20 Desember 2011

Dila Terinfeksi Racun Korea

“Mbak, ajarin Dila Matematika ya…” pinta Dila, sepupu saya yang duduk di kelas 6 SD.
“OK” jawab saya.
Dila membawa satu lembar soal Matematika yang ternyata setelah saya baca adalah soal-soal untuk Ujian Akhir Semester (UAS). Ketika saya tanyakan, Dila menjawab bahwa gurunya memang yang memberikan dan menyuruh agar anak muridnya mengerjakan soal-soal UAS itu di rumah. Satu lembar kertas itu berisi soal pilihan ganda sebanyak 50 soal dan 5 soal essai.

“Dila kerjakan dulu soal-soal yang mudah, nanti kalau ada masalah dan ada yang tidak Dila mengerti baru mbak kasi tahu” begitulah cara saya mengajar, membiarkan Dila untuk berusaha lebih dulu.

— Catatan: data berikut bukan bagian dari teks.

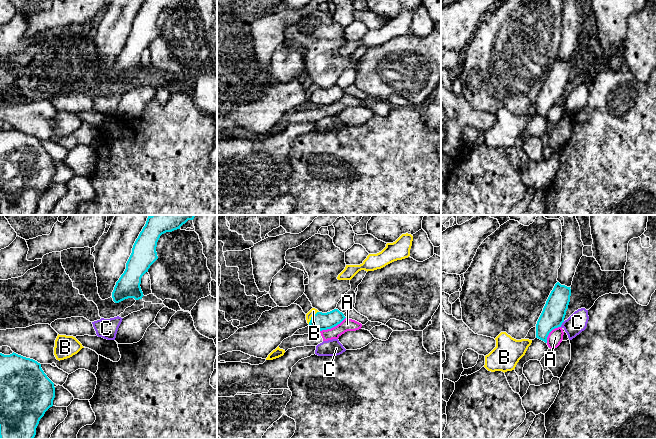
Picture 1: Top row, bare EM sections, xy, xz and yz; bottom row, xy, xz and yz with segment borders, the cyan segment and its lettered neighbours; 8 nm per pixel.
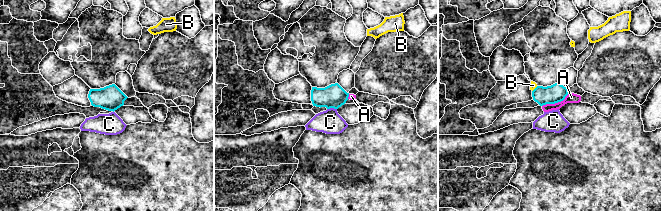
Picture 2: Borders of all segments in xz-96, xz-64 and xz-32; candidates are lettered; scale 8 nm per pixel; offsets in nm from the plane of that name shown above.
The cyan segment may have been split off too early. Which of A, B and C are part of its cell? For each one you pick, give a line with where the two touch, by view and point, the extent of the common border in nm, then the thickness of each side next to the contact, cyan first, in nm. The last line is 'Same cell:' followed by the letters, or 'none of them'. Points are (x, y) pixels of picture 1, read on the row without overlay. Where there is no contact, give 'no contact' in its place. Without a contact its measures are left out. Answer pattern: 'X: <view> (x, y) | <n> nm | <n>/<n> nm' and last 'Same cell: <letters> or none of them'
Same cell: none of them

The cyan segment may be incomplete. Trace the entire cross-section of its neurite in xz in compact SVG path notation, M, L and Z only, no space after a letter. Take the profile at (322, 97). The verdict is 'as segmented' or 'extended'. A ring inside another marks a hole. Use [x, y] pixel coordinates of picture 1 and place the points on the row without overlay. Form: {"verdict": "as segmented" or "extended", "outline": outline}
{"verdict": "as segmented", "outline": "M334 85L327 89L317 88L311 93L309 102L315 105L327 106L340 100L346 93L338 85Z"}

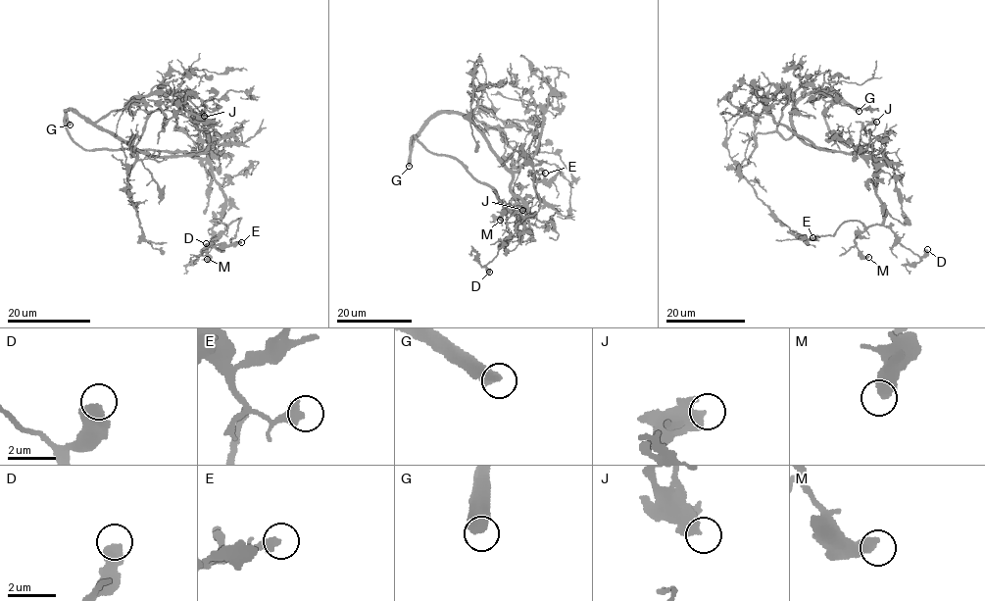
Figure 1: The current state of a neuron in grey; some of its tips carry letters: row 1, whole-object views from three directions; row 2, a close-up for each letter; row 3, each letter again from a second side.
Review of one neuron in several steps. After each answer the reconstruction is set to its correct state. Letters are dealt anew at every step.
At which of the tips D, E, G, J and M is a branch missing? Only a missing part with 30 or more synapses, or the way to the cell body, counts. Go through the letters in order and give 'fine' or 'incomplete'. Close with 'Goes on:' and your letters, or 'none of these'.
D: fine
E: fine
G: incomplete
J: fine
M: fine
Goes on: G

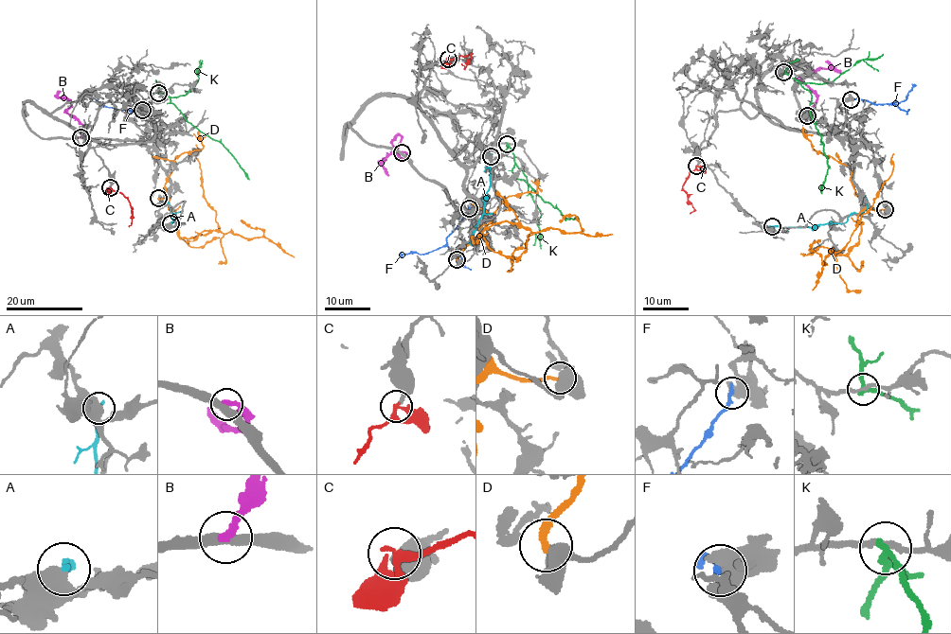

Beberapa menit dia habiskan untuk mengerjakan soal nomor 1 dan 2 yang bila saya lihat adalah soal yang terbilang mudah untuk seorang pelajar kelas 6 SD seperti dia, karena soal itu hanya menampilkan proses tambah, kurang, bagi dan kali, dimana semua operasi perhitungan itu dijadikan satu. Namun, Dila terlihat bingung, setengah jam dia habiskan untuk menyelesaikan kedua soal itu. Ketika saya tanya apakah ada kesulitan, dia menjawab tidak ada, dia masih berusaha.

Ketika Dila telah mendapat jawabannya, ternyata tidak sesuai dengan pilihan jawaban yang ada pada soal UAS tersebut. Saya meneliti jalur pencarian jawaban Dila, ternyata dia tidak teliti karena ada kesalahan di sana sini, misalnya 9 x 9 = 81, tetapi Dila menulis justru sebaliknya 18. Saya kembali mengingatkan dan memperbaikinya.

Berlanjut ke soal berikutnya, Dila mulai menyerah.
“Mbak… mbak aja yang ngerjain kenapa…???” rengeknya.
“Loh, yang ujian kan kamu, mbak hanya membantu untuk ngajarin. Kapan lembar jawaban ini di kumpul?”
“Besok mbak…” ratapnya sedih karena tidak berhasil membujuk saya untuk membantunya menyelesaikan soal-soal Matematika itu.
“Nggak… mbak nggak mau ngerjainnya. Kamu yang ngerjain dan mbak yang bantuin atau ngajarin” tegasku sekali lagi.
Akhirnya Dila manyun dan ngambek, pulang ke rumahnya dan tidak menyelesaikan tugas Matematikanya.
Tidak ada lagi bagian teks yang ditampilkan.